Disagreeing about cognitive style (or personality)
I think I can understand what Tyler is getting at when he accuses Robin of a penchant for "logical atomism". In the present context, I interpret Tyler’s claim as a plea for greater appreciation of the messiness and ambiguity of evidence when looked at closely, more toleration for different modes of consideration, and less eagerness to embrace a few "stylized facts" and use them to draw bold, sweeping, shocking conclusions; and less faith in the fact/value distinction.
One might think that cognitive style a purely matter of taste, with no right or wrong. Alternatively, one might think that different people have different strengths and weaknesses, and that it makes sense for individuals to adopt a cognitive style that makes the best use of the cognitive resources they have. For example, somebody who is good at numbers should make more use of numerical data; while someone who is weak in math should employ more qualitative or narrative modes of cognition. On this view, there is right and wrong, but it is relative: different for different people.
A third alternative is that there is an optimal cognitive style that we should all attempt to approximate. Through accidents of genetics and development, we diverge from this ideal in different directions. But we can learn from others and from our own experience to calibrate our tendencies to better resemble the ideal human epistemic agent. (A similar set of views could be formulated about emotional style, or personality.)

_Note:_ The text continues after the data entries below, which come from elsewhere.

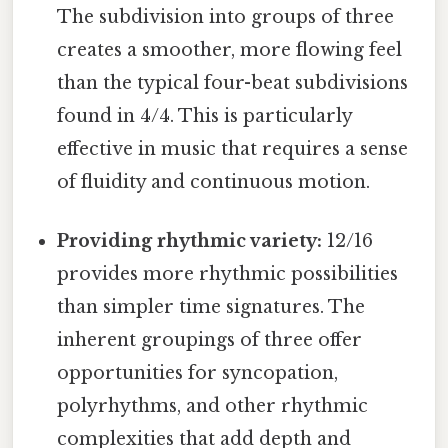
The subdivision into groups of three
creates a smoother, more flowing feel
than the typical four-beat subdivisions
found in 4/4. This is particularly
effective in music that requires a sense
of fluidity and continuous motion.
Providing rhythmic variety:
12/16
provides more rhythmic possibilities
than simpler time signatures. The
inherent groupings of three offer
opportunities for syncopation,
polyrhythms, and other rhythmic
complexities that add depth and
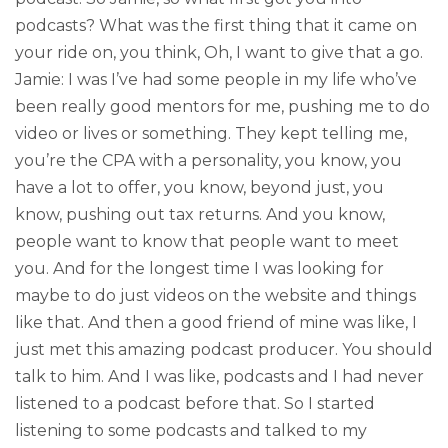
podcasts? What was the first thing that it came on
your ride on, you think, Oh, I want to give that a go.
Jamie: I was I’ve had some people in my life who’ve
been really good mentors for me, pushing me to do
video or lives or something. They kept telling me,
you’re the CPA with a personality, you know, you
have a lot to offer, you know, beyond just, you
know, pushing out tax returns. And you know,
people want to know that people want to meet
you. And for the longest time I was looking for
maybe to do just videos on the website and things
like that. And then a good friend of mine was like, I
just met this amazing podcast producer. You should
talk to him. And I was like, podcasts and I had never
listened to a podcast before that. So I started
listening to some podcasts and talked to my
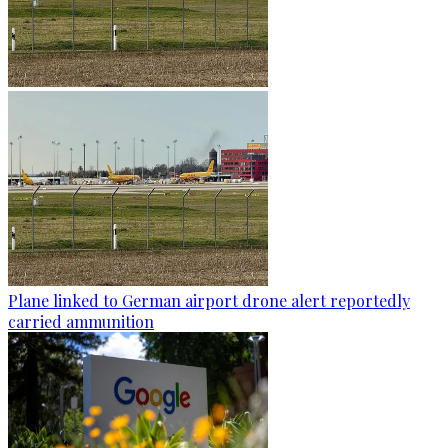
Plane linked to German airport drone alert reportedly
carried ammunition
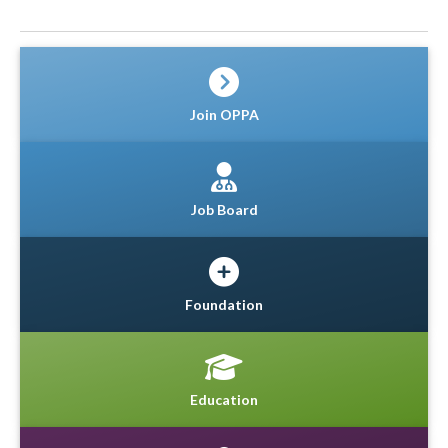
Join OPPA
Job Board
Foundation
Education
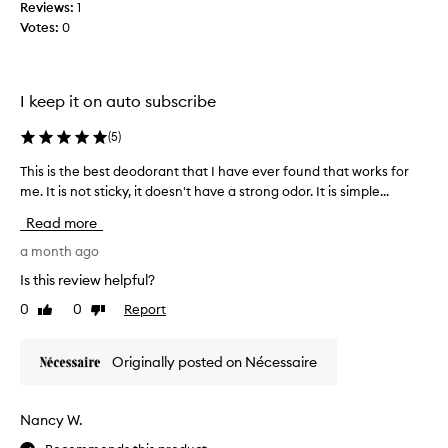
e
g
Reviews:
1
t
v
e
Votes:
0
i
e
t
t
n
a
d
d
m
o
u
I keep it on auto subscribe
i
e
r
n
s
i
(
5
)
i
n
n
g
v
o
This is the best deodorant that I have ever found that works for
T
h
e
t
me. It is not sticky, it doesn't have a strong odor. It is simple...
h
e
r
h
i
a
Read more
s
o
s
v
i
l
i
a month ago
y
o
d
s
u
Is this review helpful?
n
u
t
s
t
0
0
Report
p
Like
Dislike
e
h
review
review
h
.
t
e
C
a
o
b
Originally posted on Nécessaire
u
t
t
e
s
f
h
s
t
i
i
t
o
Nancy W.
t
s
d
m
s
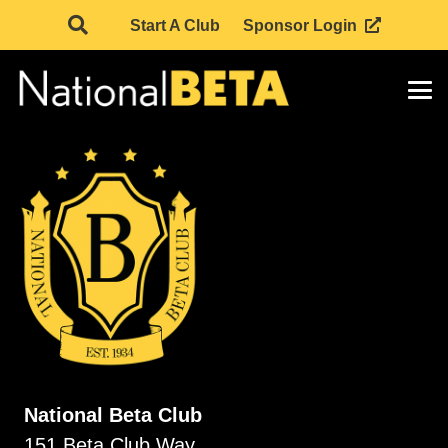
Start A Club
Sponsor Login
National Beta Club
151 Beta Club Way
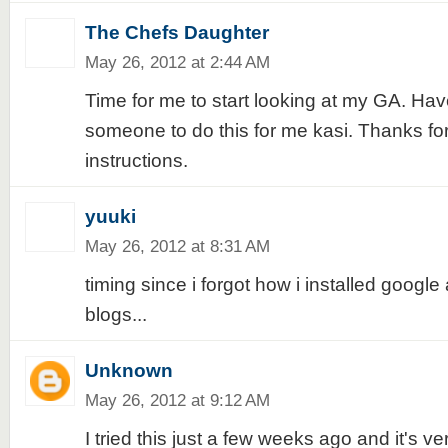
The Chefs Daughter
May 26, 2012 at 2:44 AM
Time for me to start looking at my GA. Ha
someone to do this for me kasi. Thanks for
instructions.
yuuki
May 26, 2012 at 8:31 AM
timing since i forgot how i installed google 
blogs...
Unknown
May 26, 2012 at 9:12 AM
I tried this just a few weeks ago and it's v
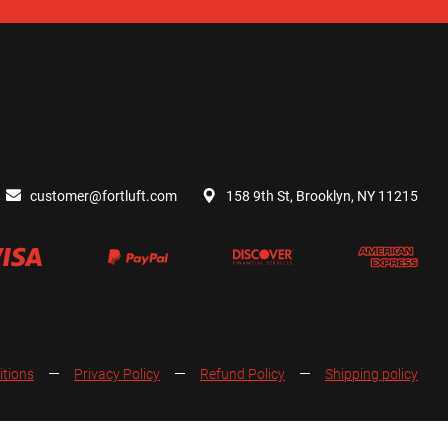
customer@fortluft.com
158 9th St, Brooklyn, NY 11215
itions
Privacy Policy
Refund Policy
Shipping policy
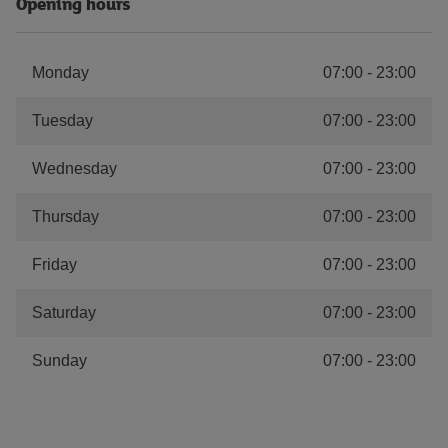
Opening hours
Monday
07:00
-
23:00
Tuesday
07:00
-
23:00
Wednesday
07:00
-
23:00
Thursday
07:00
-
23:00
Friday
07:00
-
23:00
Saturday
07:00
-
23:00
Sunday
07:00
-
23:00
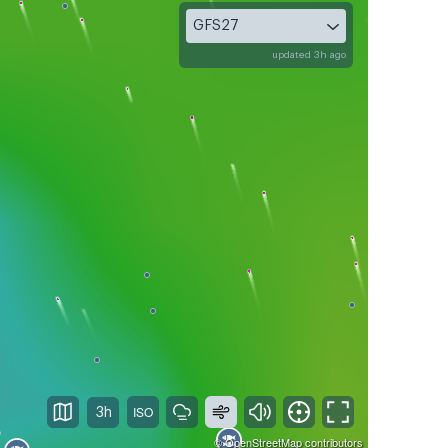
GFS27
updated 3h ago
3h
©
OpenStreetMap
contributors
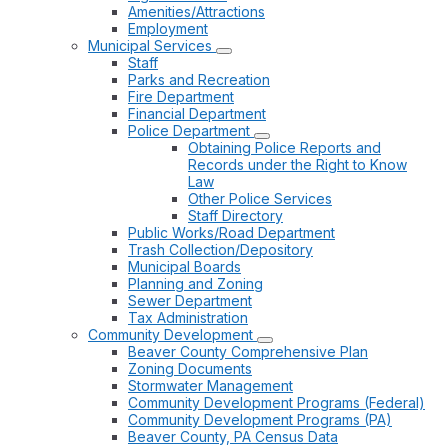
Amenities/Attractions
Employment
Municipal Services
Staff
Parks and Recreation
Fire Department
Financial Department
Police Department
Obtaining Police Reports and
Records under the Right to Know
Law
Other Police Services
Staff Directory
Public Works/Road Department
Trash Collection/Depository
Municipal Boards
Planning and Zoning
Sewer Department
Tax Administration
Community Development
Beaver County Comprehensive Plan
Zoning Documents
Stormwater Management
Community Development Programs (Federal)
Community Development Programs (PA)
Beaver County, PA Census Data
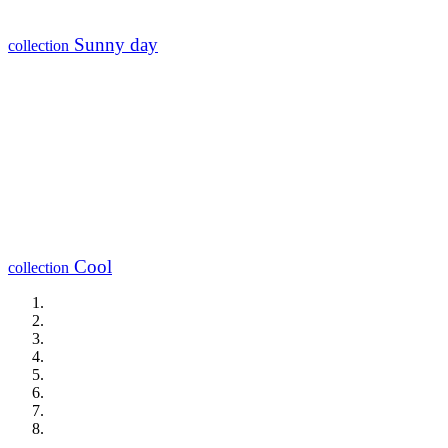
Sunny day
collection
Cool
collection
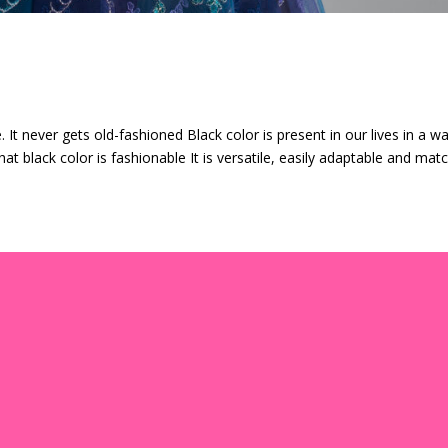
 It never gets old-fashioned Black color is present in our lives in a w
at black color is fashionable It is versatile, easily adaptable and mat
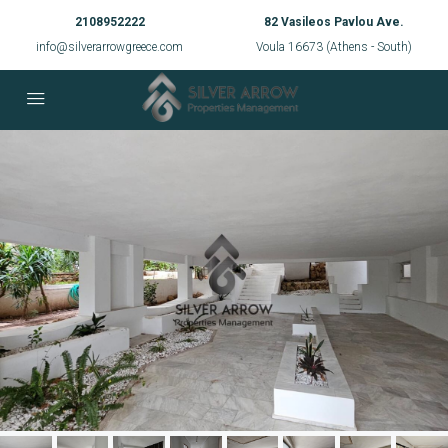
2108952222
82 Vasileos Pavlou Ave.
info@silverarrowgreece.com
Voula 16673 (Athens - South)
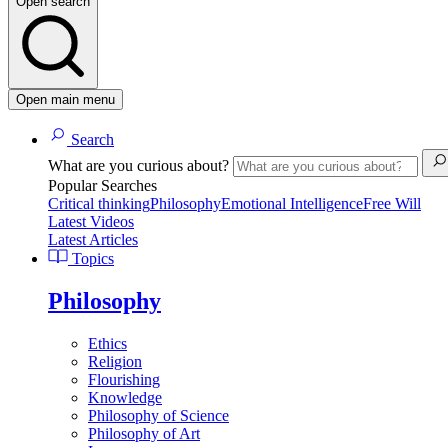
Open search
Open main menu
Search
What are you curious about?
Popular Searches
Critical thinking
Philosophy
Emotional Intelligence
Free Will
Latest Videos
Latest Articles
Topics
Philosophy
Ethics
Religion
Flourishing
Knowledge
Philosophy of Science
Philosophy of Art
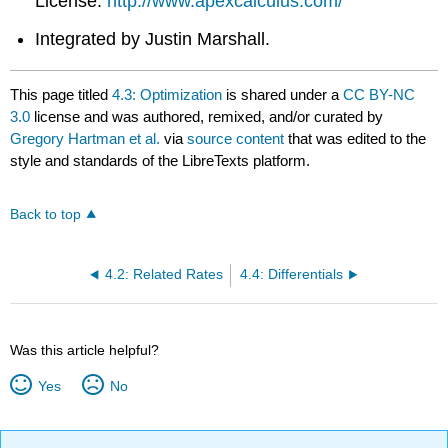
License.
http://www.apexcalculus.com/
Integrated by Justin Marshall.
This page titled
4.3: Optimization
is shared under a
CC BY-NC
3.0
license and was authored, remixed, and/or curated by
Gregory Hartman et al.
via
source content
that was edited to the
style and standards of the LibreTexts platform.
Back to top
4.2: Related Rates
4.4: Differentials
Was this article helpful?
Yes
No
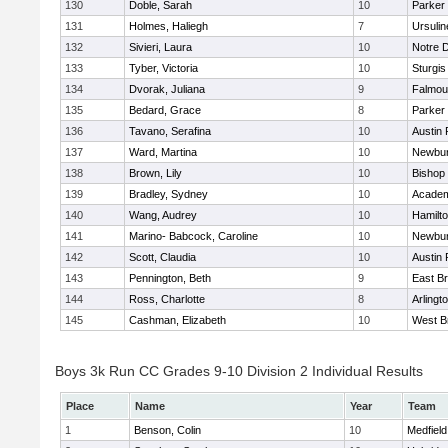
130
Doble, Sarah
10
Parker 
131
Holmes, Haliegh
7
Ursuli
132
Sivieri, Laura
10
Notre 
133
Tyber, Victoria
10
Sturgis
134
Dvorak, Juliana
9
Falmou
135
Bedard, Grace
8
Parker 
136
Tavano, Serafina
10
Austin 
137
Ward, Martina
10
Newbur
138
Brown, Lily
10
Bishop
139
Bradley, Sydney
10
Academ
140
Wang, Audrey
10
Hamilt
141
Marino- Babcock, Caroline
10
Newbur
142
Scott, Claudia
10
Austin 
143
Pennington, Beth
9
East B
144
Ross, Charlotte
8
Arlingt
145
Cashman, Elizabeth
10
West B
Boys 3k Run CC Grades 9-10 Division 2 Individual Results
Place
Name
Year
Team
1
Benson, Colin
10
Medfield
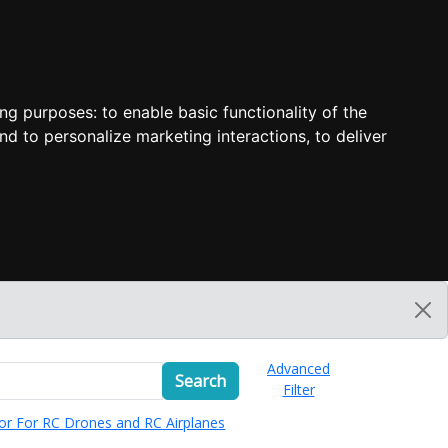
ing purposes:
to enable basic functionality of the
nd to personalize marketing interactions
,
to deliver
Advanced
Search
Filter
or For RC Drones and RC Airplanes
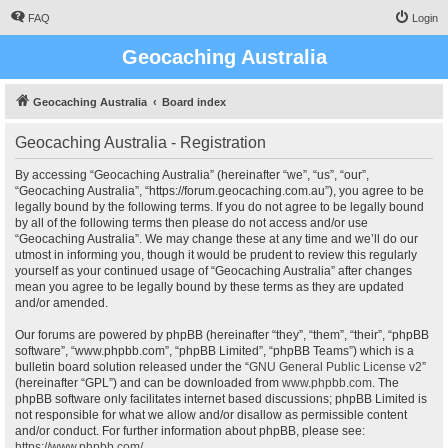
FAQ
Login
Geocaching Australia
Geocaching Australia
Board index
Geocaching Australia - Registration
By accessing “Geocaching Australia” (hereinafter “we”, “us”, “our”,
“Geocaching Australia”, “https://forum.geocaching.com.au”), you agree to be
legally bound by the following terms. If you do not agree to be legally bound
by all of the following terms then please do not access and/or use
“Geocaching Australia”. We may change these at any time and we’ll do our
utmost in informing you, though it would be prudent to review this regularly
yourself as your continued usage of “Geocaching Australia” after changes
mean you agree to be legally bound by these terms as they are updated
and/or amended.
Our forums are powered by phpBB (hereinafter “they”, “them”, “their”, “phpBB
software”, “www.phpbb.com”, “phpBB Limited”, “phpBB Teams”) which is a
bulletin board solution released under the “
GNU General Public License v2
”
(hereinafter “GPL”) and can be downloaded from
www.phpbb.com
. The
phpBB software only facilitates internet based discussions; phpBB Limited is
not responsible for what we allow and/or disallow as permissible content
and/or conduct. For further information about phpBB, please see:
https://www.phpbb.com/
.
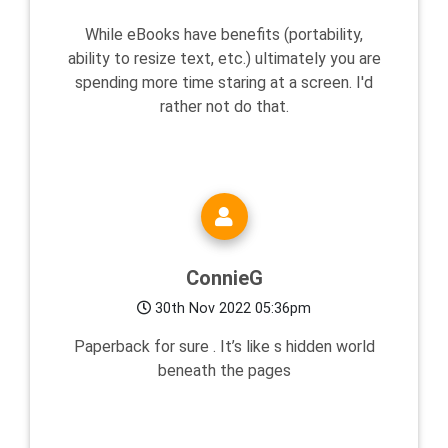
While eBooks have benefits (portability,
ability to resize text, etc.) ultimately you are
spending more time staring at a screen. I'd
rather not do that.
ConnieG
30th Nov 2022 05:36pm
Paperback for sure . It’s like s hidden world
beneath the pages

It seems to me that the true picture is a mixture of these three extreme alternatives. Robin’s penchant for what Tyler calls “logical atomism” might be, in part, simply reflecting Robin’s subjective taste, in part a strategy to optimize the use of Robin’s talents, and in part a specific approximation to a universal human epistemic ideal – an approximation which perhaps Tyler believes would be improved if Robin became less “atomistic” (more like Tyler?).
When I think about how I ought to try to change myself, I can see that I am different in some respects from most other people. I think some of these differences are for the better, others for the worse. But often I don’t know which are which!
Perhaps I ought to divide the differences into the three classes described above. Then I could be happy to remain the way I am with regard to differences that are either a matter of pure taste, or a matter of optimizing the use of my idiosyncratic endowments. With regard to the third class, though, should I be as reluctant to remain unique as I should be (under certain conditions) about disagreeing with others about narrowly factual propositions? And in concrete terms, which of our personality traits fall into this third class?